**Requirement**
In the text below about factory stations, which operating systems is the Autumn Labs SDK said to run on?

**Extract provided**
══════

Different Types of Stations

Different Types of Stations

Not all stations are built the same, and that diversity makes data collection a hard problem:

  • Test Stations: Precision-driven environments where measurement accuracy matters as much as throughput. They log detailed results, often using custom-built software stacks.
  • Assembly Stations: Robotics, conveyors, and automation cells, often supplied by third-party equipment vendors. Their logs tend to be structured, but highly vendor-specific.
  • Automation Equipment: PLCs, robotics controllers, SMT lines, CNC machines, etc., that communicate using protocols like OPC-UA, Modbus, or vendor-proprietary APIs.
  • Manual Workstations: Operator-led stations is where variability is highest — entries come via handheld scanners, tablets, or even paper transcriptions that're digitized later.

💡 Insight

Each station type generates data in a different format, cadence, and level of detail — but factories can’t afford to treat them as isolated silos.

The Vendor Ecosystem and Station Ownership

Stations aren’t just technically diverse — they’re also organizationally fragmented.

  • OEM-owned stations (common in vertically integrated factories) tend to have custom-built software and deeper IT integration.
  • ODM/JDM/CM partners often bring their own stations, with software stacks tied to their internal quality systems.
  • Third-party test and equipment and automation vendors (e.g. Keysight, Teradyne, NI, Siemens) deliver turnkey stations, each with its own data format.

All of these scenarios lead to one truth: the company that owns the product doesn’t always own the station software.

This creates tension: engineering teams want clean, consistent data, while vendors often have little incentive to re-engineer their station software.

💡 Insight

Rather than asking vendors to change, Autumn Labs meets stations as they are.

How Software Collects Data

If you peek behind the curtain, station software is as fragmented as the vendor ecosystem:

  • LabVIEW, TestStand, or custom C# apps for functional test
  • Python or C++ frameworks for validation and automation
  • Vendor APIs and GUIs for robotics, PLCs, or CNC systems
  • Excel or Access-based tools still running in some manual contexts

The challenge is not just technical — it’s organizational. One partner may refuse to alter its station scripts; another may run proprietary systems you’re not allowed to touch.

Without a unifying approach, manufacturers end up with CSV dumps, PDFs, or screenshots instead of usable, structured data.

Autumn Labs SDK: A Common Language

Autumn Labs solves this by introducing a lightweight SDK that integrates into station software with minimal disruption:

  • Cross-platform: Runs on whatever OS the station is running on: Windows, macOS or Linux.
  • Schema consistency: Every station speaks the same language for metrics, logs, and events.
  • Automated ordering: Built-in timestamping ensures events are sequenced correctly across the line.

══════

**Provided material**
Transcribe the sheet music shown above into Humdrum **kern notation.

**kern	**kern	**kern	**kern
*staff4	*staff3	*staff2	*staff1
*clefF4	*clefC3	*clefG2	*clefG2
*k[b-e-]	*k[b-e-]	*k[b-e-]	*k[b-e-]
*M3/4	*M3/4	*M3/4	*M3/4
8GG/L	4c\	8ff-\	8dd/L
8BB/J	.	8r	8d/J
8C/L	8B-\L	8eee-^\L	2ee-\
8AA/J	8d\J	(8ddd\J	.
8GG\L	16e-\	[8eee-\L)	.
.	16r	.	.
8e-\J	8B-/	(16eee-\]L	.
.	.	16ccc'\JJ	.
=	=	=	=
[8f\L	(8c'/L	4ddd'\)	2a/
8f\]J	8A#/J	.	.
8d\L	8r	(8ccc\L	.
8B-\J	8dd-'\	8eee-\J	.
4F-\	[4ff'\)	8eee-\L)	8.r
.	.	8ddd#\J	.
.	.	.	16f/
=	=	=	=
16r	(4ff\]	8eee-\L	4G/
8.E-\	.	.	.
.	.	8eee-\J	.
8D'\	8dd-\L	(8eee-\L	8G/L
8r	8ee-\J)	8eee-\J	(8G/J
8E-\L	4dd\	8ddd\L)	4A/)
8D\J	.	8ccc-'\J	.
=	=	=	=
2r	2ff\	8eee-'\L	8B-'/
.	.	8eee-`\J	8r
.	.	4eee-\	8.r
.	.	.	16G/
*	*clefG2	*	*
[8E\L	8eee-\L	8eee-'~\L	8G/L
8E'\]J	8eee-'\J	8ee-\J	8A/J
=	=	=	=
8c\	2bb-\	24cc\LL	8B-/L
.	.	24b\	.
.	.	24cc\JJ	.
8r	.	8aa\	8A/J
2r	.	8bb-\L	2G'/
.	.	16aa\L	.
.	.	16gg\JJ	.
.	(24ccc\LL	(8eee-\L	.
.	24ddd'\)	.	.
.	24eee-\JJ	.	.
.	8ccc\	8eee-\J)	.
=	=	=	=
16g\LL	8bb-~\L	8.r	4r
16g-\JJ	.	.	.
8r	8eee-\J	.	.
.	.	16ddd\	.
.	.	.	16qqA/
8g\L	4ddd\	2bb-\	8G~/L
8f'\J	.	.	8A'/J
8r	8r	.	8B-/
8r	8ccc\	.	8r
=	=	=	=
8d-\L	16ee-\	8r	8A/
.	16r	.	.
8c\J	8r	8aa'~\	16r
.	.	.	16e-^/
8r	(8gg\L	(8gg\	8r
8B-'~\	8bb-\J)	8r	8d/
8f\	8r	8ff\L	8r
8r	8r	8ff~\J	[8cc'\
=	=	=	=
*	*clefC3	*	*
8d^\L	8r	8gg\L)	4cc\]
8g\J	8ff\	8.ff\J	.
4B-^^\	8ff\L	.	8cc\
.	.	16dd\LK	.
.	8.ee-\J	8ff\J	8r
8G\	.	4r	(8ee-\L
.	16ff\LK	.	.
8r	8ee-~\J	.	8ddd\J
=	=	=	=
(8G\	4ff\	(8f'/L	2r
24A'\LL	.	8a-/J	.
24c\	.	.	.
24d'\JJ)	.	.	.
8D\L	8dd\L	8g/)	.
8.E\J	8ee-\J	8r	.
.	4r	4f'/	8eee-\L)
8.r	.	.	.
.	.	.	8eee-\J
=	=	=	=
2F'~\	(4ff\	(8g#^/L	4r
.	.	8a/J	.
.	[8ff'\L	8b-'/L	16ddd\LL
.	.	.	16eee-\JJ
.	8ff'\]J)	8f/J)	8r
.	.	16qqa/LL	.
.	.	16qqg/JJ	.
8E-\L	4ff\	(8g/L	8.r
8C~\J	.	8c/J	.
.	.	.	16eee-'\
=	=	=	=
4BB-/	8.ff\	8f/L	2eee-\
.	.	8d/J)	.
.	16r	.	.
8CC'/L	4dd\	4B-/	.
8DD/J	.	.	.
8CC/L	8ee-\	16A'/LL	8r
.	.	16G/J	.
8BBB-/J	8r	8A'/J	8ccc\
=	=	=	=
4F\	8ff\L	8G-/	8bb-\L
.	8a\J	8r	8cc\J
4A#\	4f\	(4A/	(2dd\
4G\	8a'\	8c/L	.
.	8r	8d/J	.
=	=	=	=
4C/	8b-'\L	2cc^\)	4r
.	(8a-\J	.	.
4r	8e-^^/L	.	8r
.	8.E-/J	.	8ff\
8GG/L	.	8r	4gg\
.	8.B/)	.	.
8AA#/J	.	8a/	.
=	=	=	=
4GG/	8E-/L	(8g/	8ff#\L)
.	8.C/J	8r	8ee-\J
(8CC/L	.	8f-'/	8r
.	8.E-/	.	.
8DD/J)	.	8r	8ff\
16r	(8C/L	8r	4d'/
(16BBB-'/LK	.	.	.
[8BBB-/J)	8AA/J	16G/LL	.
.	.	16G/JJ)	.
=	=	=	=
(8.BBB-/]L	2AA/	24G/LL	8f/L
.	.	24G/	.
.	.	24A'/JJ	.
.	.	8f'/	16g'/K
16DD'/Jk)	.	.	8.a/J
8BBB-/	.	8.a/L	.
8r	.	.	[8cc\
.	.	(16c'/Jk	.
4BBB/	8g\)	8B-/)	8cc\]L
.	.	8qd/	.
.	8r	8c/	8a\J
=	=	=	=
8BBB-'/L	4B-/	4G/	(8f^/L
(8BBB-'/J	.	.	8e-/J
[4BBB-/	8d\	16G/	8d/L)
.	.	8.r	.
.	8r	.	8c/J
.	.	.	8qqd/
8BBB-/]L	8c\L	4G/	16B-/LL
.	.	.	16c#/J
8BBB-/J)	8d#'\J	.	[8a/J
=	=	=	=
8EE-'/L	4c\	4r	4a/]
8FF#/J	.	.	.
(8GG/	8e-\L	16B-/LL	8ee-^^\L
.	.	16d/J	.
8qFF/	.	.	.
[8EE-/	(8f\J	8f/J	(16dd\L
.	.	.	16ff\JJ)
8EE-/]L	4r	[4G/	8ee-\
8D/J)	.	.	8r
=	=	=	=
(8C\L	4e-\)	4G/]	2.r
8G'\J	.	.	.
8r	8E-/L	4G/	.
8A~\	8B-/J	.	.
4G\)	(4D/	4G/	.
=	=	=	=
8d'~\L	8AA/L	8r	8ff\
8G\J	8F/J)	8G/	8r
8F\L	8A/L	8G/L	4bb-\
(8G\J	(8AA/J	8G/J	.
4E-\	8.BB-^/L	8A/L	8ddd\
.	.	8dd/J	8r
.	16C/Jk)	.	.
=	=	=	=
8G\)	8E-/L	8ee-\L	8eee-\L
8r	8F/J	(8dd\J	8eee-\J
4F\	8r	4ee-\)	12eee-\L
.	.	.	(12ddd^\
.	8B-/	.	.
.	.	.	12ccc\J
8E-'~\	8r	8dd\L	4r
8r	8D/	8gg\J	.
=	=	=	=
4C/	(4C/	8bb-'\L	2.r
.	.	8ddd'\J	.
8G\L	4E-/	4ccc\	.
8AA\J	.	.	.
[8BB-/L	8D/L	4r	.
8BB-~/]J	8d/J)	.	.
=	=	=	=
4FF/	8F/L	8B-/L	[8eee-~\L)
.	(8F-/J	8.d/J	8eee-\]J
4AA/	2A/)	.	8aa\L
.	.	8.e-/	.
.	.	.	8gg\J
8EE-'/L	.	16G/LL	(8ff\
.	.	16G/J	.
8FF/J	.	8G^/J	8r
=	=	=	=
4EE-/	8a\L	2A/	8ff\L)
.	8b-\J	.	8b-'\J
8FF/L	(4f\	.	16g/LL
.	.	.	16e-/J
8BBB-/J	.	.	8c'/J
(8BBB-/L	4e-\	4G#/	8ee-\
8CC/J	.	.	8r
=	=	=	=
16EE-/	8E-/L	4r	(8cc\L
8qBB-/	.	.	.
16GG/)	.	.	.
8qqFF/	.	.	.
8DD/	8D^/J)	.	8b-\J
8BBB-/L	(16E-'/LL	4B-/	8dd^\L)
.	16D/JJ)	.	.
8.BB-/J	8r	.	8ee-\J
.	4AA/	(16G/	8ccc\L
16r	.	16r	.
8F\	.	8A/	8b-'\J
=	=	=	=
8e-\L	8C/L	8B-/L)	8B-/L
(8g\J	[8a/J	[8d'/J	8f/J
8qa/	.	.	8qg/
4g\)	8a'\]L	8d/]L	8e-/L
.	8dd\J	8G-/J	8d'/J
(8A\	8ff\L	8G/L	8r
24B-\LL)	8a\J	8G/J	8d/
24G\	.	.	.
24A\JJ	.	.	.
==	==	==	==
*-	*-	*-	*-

══════

**Output**
Windows, macOS, or Linux.